Из поэтов первым среди женственных гениев будет Мориц{4}. Реальную жизнь он воспринимал с поэтическим чувством, — но не мог создать поэтическую жизнь. Только в его «Антоне Рейзере» и в «Харткнопфе» над покрытой мраком землей алеет если не светлая Аврора, то полночное зарево — от покрытого мраком Солнца; но никогда не восходит светлый Феб, озаряя всю роскошь Неба и Земли. Но зато как часто леденит Штурц блеском превосходной прозы, которая, однако, призвана не открыть перед нами новый дух, но только осветить темные уголки жизни в мире и при дворах! Когда нечего сказать, тогда наилучший стиль — это стиль протоколов рейхстага и имперских ведомостей, его можно по крайней мере переосмыслить в арлекина, потешающегося над самим собой, а худший — это гордо выступающий, венценосный, разбрасывающийся золотом стиль, который велит выкликать перед своим появлением: «Он грядет!» Новалис{5} и многие из его образцов и панегиристов относятся к числу этих гениальных андрогинов, — они лишь воспринимают, думая, что дают начало новой жизни.
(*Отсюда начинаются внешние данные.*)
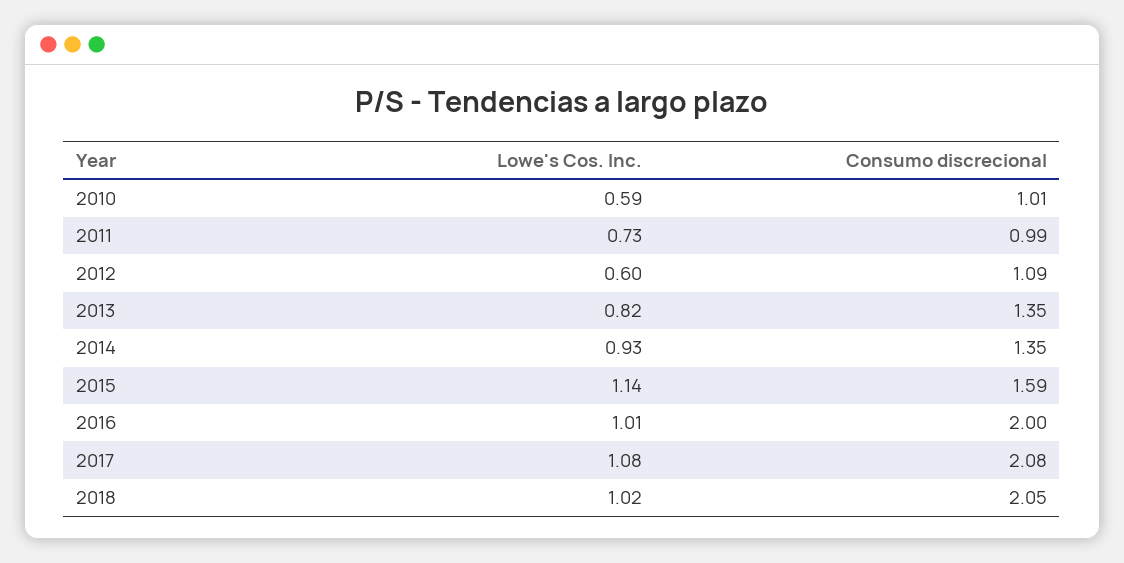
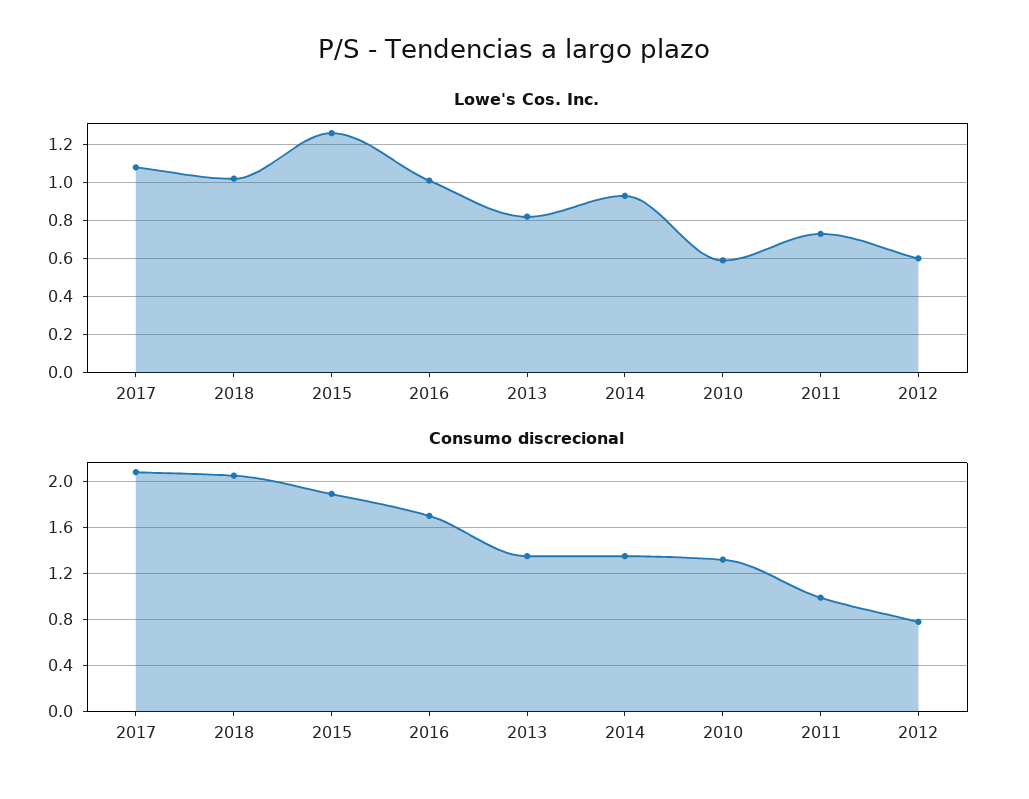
  {
    "Lowe's Cos. Inc.": {
      "2010": 0.59,
      "2011": 0.73,
      "2012": 0.6,
      "2013": 0.82,
      "2014": 0.93,
-     "2015": 1.14,
+     "2015": 1.25,
      "2016": 1.01,
      "2017": 1.08,
      "2018": 1.02
    },
    "Consumo discrecional": {
-     "2010": 1.01,
+     "2010": 1.3,
      "2011": 0.99,
-     "2012": 1.09,
+     "2012": 0.8,
      "2013": 1.35,
      "2014": 1.35,
-     "2015": 1.59,
+     "2015": 1.9,
-     "2016": 2,
+     "2016": 1.7,
      "2017": 2.08,
      "2018": 2.05
    }
  }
И однако такие пограничные гении, складываясь и образуясь в течение долгих лет, могут достичь известной высоты и свободы, — как нестройный аккорд на струнах лиры, они, затихая, будут становиться все нежнее, чище и духовнее: но нельзя будет не заметить здесь вторичного воспроизведения духа целого — подобно вторичному воспроизведению отдельных частей таланта.

Но никто да не разделяет слишком смелою рукою. Всякий дух — коринфская медь, однородный неизведанный сплав известных металлов и древних руин. Если народы могут вознестись к небесам, опираясь на свое настоящее, почему дух не может, — опираясь на свое прошлое? Размечать дух значит превращать безмерное пространство в умеренные пространства и измерять воздушный столб — колонну, где капитель неразличимо сливается на своих высотах с голубизной эфира.

Но нет ли среди духов ...метисов, смешавших, во-первых, времена, а во-вторых, страны? А поскольку две эпохи или две страны могут быть соединены своими полюсами двояко, нет ли помесей худших и лучших? Я пройду мимо худших. Слишком велика эта кричащая толпа германогаллов, юдогерманцев, папистов и грекоманов, короче, всех этих гибридных духов бездуховности! Поспешим к гениям — к гениям полным и половинным. Что касается стран, приведу в пример Лихтенберга, который видит в прозе дух, связующий Англию и Германию; Поуп — это уличка между Лондоном и Парижем, а Вольтер на более высоком уровне соединяет, наоборот, Париж с Лондоном, — Шиллер если и не аккорд, то вводный тон, модулирующий из британской поэзии в немецкую, в целом — усиленный и просветленный Юнг с перевесом в сторону философии и драматургии...

Что касается эпох (которые тотчас же вновь становятся странами), то здесь Тик — прекрасный, причудливый побег старонемецкого и новонемецкого времени, родственный, правда, скорее воспринимающим, чем дарующим гениям. Виланд — цитрус с французскими цветами и немецкими плодами; высокое дерево — Гёте — свои корни пускает в немецкую почву, а цветущие ветви его свисают над греческими широтами; Гердер — это изобильный и цветоносный перешеек, соединяющий Грецию и Восток...

Итак, следуя природе с ее постепенностью, когда при переходах и переправах не различишь потока и берегов, мы прибываем в страну активных гениев.